Monsieur Lejeune, Takuba est un ensemble de forces spéciales qui seront liées à l'opération Barkhane. Il trouvera sa place dans une des décisions importantes qui a été prise avant-hier et que nous souhaitions depuis longtemps : un commandement commun entre l'opération Barkhane et la force conjointe du G5 Sahel pour permettre une plus grande rapidité de décisions et une plus grande synergie, en particulier une plus grande réactivité pour agir en cas d'alerte. Plusieurs pays européens ont annoncé leur participation : les Tchèques, les Danois, les Portugais et les Belges. Cette démarche très positive en cours d'instauration complétera le tournant qui a été pris avant-hier soir. Je le redis ici, notre conversation ayant été quelque peu focalisée sur l'Iran, il est indispensable que ce tournant soit opéré le mieux possible, parce que c'est crucial pour la présence de la France et sa sécurité. Nous serons pleinement mobilisés pour que ce soit efficace.

Monsieur Mbaye, vous m'interrogez sur la MINUSMA. J'ai évoqué la stratégie des quatre piliers dans laquelle peuvent s'inscrire tous les partenaires. Les Nations unies seront directement concernées par trois piliers au moins – leur mandat ne comporte pas de mission antiterroriste. Le mandat actuel de la force de la MINUSMA nous paraît suffisamment robuste, s'il est réellement mis en oeuvre, pour contribuer à stabiliser le pays. Les blocages au Conseil de sécurité sur le chapitre VII de la Charte ne proviennent ni de la Chine ni de la Russie, mais des États-Unis d'Amérique. Nous essayons de les convaincre de rester présents dans cette bataille contre le terrorisme, parce que nous sommes confrontés à une véritable internationale de la terreur. Il faut combattre le terrorisme au Sahel mais aussi en Libye et en Irak. Je pense que nous réussirons à les convaincre de demeurer dans le dispositif.
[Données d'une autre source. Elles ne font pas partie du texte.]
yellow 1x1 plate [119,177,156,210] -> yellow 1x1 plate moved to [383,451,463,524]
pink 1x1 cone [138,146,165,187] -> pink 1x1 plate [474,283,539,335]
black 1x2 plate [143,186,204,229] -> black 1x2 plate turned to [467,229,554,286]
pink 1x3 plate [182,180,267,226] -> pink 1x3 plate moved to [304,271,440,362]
Monsieur Dupont-Aignan, s'agissant de la Libye, l'embargo sur les armes doit être respecté. Nous avons fait inscrire cela dans le relevé de décisions qui devrait intervenir dimanche à Berlin comme un engagement de l'ensemble des parties. Mais il est bien évident que l'accord entre le gouvernement d'entente nationale libyen, décidé à la suite d'une résolution des Nations unies, et le gouvernement turc contredit l'embargo. Il y a donc là une contradiction importante qui, je l'espère, sera levée lors de la réunion de Berlin.